Personally I use a hotplate in my shed to warm the acid a little (above). It only has to be warm and certainly not boiling! I once left a silver ring band in some acid on a hot plate and by the time I remembered, not only was the acid at a nice simmer, but the band had almost completely disintegrated! It's an expensive and slightly dangerous way to learn!

A safer way (if you're forgetful like me) is to use a bain marie (or a timer!). Put a small bowl containing the acid inside another larger bowl and pour warm water into the large bowl. This will heat the acid safely. You can replace the warm water two or three times during the etch.

The resists you apply will not stand up to acid forever. Ideally it's nice to get a decent etch within an hour to an hour and a half before the nail varnish etch starts to degrade. Also consider how deep you need the etch to be. When I am applying opaque enamel into etched recesses I like to be able to get 3 or 4 thin coats in there as the first one often discolours.

It's best to check the etch every 15 minutes or so. You can do this by eye by pulling the piece out of the acid bath and eyeballing it.


When the etch is done use plastic tweezers to remove the piece. I use a plastic takeaway tray with straight bicarb in it to initially remove the acid from the piece. I also have a couple of water baths mixed with bicarb to wash my tools in. I wash them in the first one and let them soak in the second one. Again, this waste water should not be be washed down the sink, but collected and taken to a waste disposal site.

You can wash off the excess bicarb and acid off the etched piece in the water baths too. Then I have another takeaway tray with some acetone (nail varnish remover) in. I usually leave my pieces in it overnight just to dissolve the gloopy varnish. There will be nail varnish residue and toner still on your pieces and they look pretty awful at this stage. Use kitchen roll to wipe of excess liquid and then scrub the pieces under a running tap to remove any residual gunk.

Etched copper pieces that seriously need a good clean!
Recently etched and cleaned coper pieces. Still pretty gunky right?

Finally, you can use whatever method you prefer to sand your pieces (below) and reveal the etch in all its glory for the first time! I use my Dremel rotary flex shaft which makes my life a lot easier.

Bright shiny copper pieces with etched art nouveau designs.
The final reveal!
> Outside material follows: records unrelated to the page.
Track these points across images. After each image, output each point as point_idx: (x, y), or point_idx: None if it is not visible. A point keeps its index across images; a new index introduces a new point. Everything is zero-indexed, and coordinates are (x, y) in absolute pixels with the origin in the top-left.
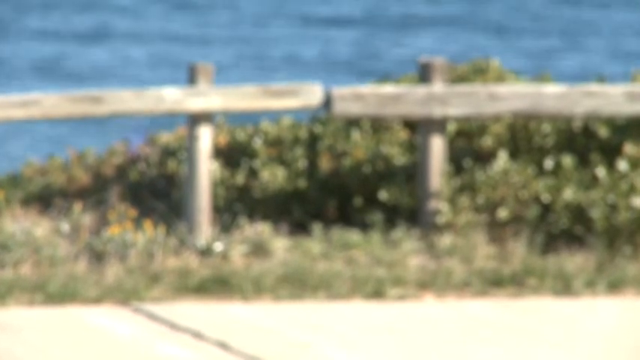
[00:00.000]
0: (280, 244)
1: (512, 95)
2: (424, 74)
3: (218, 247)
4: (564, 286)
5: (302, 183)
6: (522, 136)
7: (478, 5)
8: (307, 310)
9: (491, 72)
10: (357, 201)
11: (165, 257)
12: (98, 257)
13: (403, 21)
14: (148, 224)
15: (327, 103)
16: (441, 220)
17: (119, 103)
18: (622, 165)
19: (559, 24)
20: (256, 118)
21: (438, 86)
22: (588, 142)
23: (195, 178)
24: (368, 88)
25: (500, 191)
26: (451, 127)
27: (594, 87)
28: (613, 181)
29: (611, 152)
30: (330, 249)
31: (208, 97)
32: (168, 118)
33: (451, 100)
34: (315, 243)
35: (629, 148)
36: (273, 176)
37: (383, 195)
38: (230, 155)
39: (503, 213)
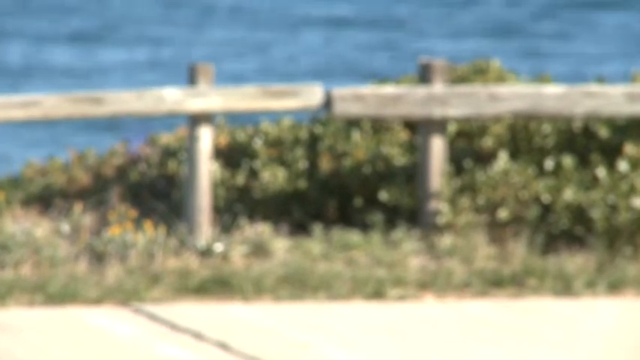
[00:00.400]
0: (280, 245)
1: (513, 96)
2: (424, 75)
3: (218, 247)
4: (564, 287)
5: (302, 183)
6: (522, 137)
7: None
8: (307, 311)
9: (492, 72)
10: (358, 201)
11: (165, 258)
12: (98, 258)
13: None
14: (148, 225)
15: (328, 103)
16: (441, 220)
17: (119, 104)
18: (622, 165)
19: (559, 24)
20: (256, 119)
21: (438, 87)
22: (588, 143)
23: (196, 178)
24: (368, 89)
25: (500, 192)
26: (451, 128)
27: (594, 87)
28: (613, 181)
29: (611, 152)
30: (331, 249)
31: (208, 97)
32: (168, 119)
33: (451, 101)
34: (315, 243)
35: (629, 148)
36: (273, 177)
37: (383, 195)
38: (230, 156)
39: (503, 213)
It's very satisfying when you have a good etch and that beautiful peachy copper colour finally appears after sanding.


Although this post is more about etching than enamelling, I thought I would show you the results of a couple of etched pieces, including one after enamelling.
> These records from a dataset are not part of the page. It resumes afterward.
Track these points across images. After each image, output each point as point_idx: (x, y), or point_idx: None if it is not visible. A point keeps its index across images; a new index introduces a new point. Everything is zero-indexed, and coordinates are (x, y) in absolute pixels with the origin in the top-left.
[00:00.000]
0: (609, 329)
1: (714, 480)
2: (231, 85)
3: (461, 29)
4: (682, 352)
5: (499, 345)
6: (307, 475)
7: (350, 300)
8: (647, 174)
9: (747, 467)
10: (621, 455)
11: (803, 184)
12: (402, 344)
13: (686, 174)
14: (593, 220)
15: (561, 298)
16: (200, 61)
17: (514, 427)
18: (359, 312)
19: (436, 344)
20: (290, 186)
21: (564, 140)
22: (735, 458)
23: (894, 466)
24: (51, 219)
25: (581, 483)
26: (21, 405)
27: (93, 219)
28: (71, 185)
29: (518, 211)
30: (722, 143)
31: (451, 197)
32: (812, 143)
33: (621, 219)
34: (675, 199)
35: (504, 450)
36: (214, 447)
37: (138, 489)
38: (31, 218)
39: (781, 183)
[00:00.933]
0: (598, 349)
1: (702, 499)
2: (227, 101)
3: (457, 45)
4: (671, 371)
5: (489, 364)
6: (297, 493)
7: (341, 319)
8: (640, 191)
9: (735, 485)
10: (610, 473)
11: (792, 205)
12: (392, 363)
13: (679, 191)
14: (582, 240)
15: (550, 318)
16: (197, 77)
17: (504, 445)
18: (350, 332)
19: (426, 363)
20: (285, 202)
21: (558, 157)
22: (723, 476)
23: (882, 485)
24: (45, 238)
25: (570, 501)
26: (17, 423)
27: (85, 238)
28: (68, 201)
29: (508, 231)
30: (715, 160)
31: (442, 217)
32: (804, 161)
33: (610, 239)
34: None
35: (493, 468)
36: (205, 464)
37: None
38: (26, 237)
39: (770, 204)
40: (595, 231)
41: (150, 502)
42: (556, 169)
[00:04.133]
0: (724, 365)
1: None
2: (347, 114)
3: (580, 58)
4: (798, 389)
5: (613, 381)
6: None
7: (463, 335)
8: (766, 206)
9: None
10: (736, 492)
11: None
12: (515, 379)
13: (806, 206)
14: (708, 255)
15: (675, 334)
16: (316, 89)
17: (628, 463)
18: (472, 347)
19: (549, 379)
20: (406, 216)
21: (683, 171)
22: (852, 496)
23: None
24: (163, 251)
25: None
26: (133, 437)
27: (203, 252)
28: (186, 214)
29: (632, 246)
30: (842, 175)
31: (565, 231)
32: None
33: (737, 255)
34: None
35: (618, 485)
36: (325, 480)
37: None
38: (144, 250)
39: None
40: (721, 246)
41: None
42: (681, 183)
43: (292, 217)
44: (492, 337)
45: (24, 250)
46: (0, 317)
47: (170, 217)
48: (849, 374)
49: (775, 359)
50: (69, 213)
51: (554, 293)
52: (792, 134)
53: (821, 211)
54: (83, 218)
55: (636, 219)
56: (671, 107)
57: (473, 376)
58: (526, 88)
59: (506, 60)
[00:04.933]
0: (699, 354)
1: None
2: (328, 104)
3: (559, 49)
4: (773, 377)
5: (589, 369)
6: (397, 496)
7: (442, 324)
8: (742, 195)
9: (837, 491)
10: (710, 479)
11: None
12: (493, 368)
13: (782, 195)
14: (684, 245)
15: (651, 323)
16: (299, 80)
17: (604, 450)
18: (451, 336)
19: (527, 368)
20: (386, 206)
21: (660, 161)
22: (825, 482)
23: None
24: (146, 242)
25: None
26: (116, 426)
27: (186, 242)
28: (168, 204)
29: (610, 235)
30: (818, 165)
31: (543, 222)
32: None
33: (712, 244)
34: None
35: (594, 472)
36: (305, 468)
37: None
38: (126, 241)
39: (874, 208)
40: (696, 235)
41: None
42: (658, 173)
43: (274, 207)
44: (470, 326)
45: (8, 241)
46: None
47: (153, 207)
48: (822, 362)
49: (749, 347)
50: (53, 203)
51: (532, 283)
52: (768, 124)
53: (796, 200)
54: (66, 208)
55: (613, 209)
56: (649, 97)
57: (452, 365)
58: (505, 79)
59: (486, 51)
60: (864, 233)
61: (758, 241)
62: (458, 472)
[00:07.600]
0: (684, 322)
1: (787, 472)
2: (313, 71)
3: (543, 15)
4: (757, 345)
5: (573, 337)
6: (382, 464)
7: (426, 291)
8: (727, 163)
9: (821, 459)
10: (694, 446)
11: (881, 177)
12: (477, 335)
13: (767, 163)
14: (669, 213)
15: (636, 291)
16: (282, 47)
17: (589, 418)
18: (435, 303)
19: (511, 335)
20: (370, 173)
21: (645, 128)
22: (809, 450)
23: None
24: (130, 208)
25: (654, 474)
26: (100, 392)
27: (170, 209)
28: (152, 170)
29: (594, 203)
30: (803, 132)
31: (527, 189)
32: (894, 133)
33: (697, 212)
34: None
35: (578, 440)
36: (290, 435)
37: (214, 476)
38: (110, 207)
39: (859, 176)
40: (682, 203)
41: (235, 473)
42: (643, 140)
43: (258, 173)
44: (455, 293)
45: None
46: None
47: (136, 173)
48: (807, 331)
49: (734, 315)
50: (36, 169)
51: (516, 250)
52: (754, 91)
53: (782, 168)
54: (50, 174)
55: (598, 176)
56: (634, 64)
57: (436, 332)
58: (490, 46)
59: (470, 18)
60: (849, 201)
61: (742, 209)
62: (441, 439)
Remember when I said I had etched a 6mm wide ring band? The photo below left shows the band after the image of two running hares had been transferred. I had to do a bit of touching up with nail varnish to seal the sides after I put stick-on vinyl on the back.
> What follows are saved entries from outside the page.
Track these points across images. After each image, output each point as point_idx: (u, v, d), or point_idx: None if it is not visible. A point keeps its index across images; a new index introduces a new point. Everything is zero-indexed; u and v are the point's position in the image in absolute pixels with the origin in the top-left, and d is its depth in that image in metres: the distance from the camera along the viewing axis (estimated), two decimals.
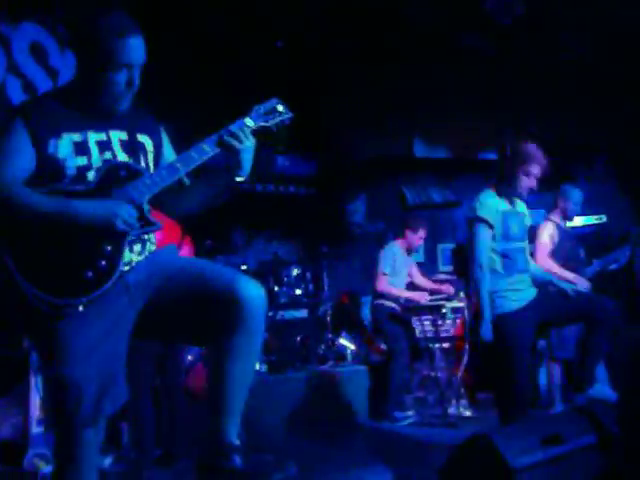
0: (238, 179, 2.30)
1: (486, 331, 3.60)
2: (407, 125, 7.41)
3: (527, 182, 3.71)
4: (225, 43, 6.29)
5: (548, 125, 7.07)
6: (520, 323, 3.62)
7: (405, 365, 5.67)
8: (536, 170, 3.70)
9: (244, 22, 6.14)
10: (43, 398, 3.79)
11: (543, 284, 3.85)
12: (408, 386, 5.88)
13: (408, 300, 5.85)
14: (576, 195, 5.25)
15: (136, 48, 2.15)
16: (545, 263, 4.91)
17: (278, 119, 2.40)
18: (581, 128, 7.22)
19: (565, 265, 5.04)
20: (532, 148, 3.72)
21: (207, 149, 2.26)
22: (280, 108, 2.41)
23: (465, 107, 7.11)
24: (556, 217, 5.25)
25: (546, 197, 7.34)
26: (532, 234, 4.63)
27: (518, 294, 3.66)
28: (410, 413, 5.53)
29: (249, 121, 2.34)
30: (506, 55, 6.59)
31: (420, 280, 6.11)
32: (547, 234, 5.11)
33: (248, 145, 2.28)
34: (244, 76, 6.62)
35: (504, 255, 3.67)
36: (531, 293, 3.71)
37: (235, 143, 2.26)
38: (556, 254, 5.06)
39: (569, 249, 5.16)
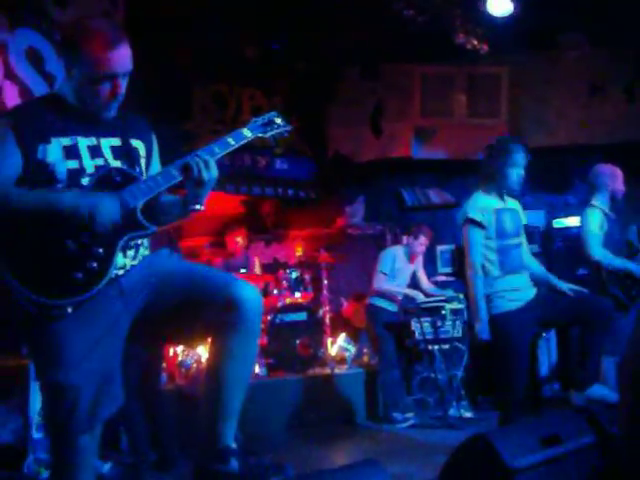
0: (195, 209, 2.24)
1: (483, 331, 3.60)
2: (405, 127, 7.40)
3: (515, 178, 3.73)
4: (225, 43, 6.31)
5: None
6: (518, 324, 3.62)
7: (391, 366, 5.68)
8: (520, 168, 3.73)
9: (242, 23, 6.16)
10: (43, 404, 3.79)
11: (541, 283, 3.86)
12: (407, 387, 5.86)
13: (407, 299, 5.85)
14: (620, 174, 4.62)
15: (119, 59, 2.10)
16: (598, 254, 4.40)
17: (276, 131, 2.43)
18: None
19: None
20: (514, 147, 3.74)
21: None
22: (278, 121, 2.44)
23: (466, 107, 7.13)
24: (602, 203, 4.58)
25: (546, 197, 7.37)
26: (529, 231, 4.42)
27: (516, 294, 3.67)
28: (410, 415, 5.52)
29: (247, 132, 2.34)
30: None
31: (425, 287, 6.09)
32: (595, 222, 4.48)
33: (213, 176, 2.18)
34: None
35: (500, 252, 3.68)
36: (530, 293, 3.72)
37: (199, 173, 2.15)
38: (606, 245, 4.50)
39: (619, 240, 4.63)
The etch was a great success and you can see the finished sterling silver wedding band below right.

Below you can see an example of opaque enamel being added to a piece of etched copper. I find that the enamel doesn't really show its true colours until the third or fourth layer, so it's important to get a relatively deep etch. However, this was done on 0.8mm thick copper so when I say a 'deep' etch it's all relative!

The middle photo shows unfired enamel, while the photo below right shows the enamel after firing. You can see hairline cracks in the lower part of the enamel because the copper wasn't really thick enough and as the metal has moved, so has the enamel.

I really hope you've enjoyed this little tutorial and that you might try out etching sometime. I've got a feeling you might become addicted!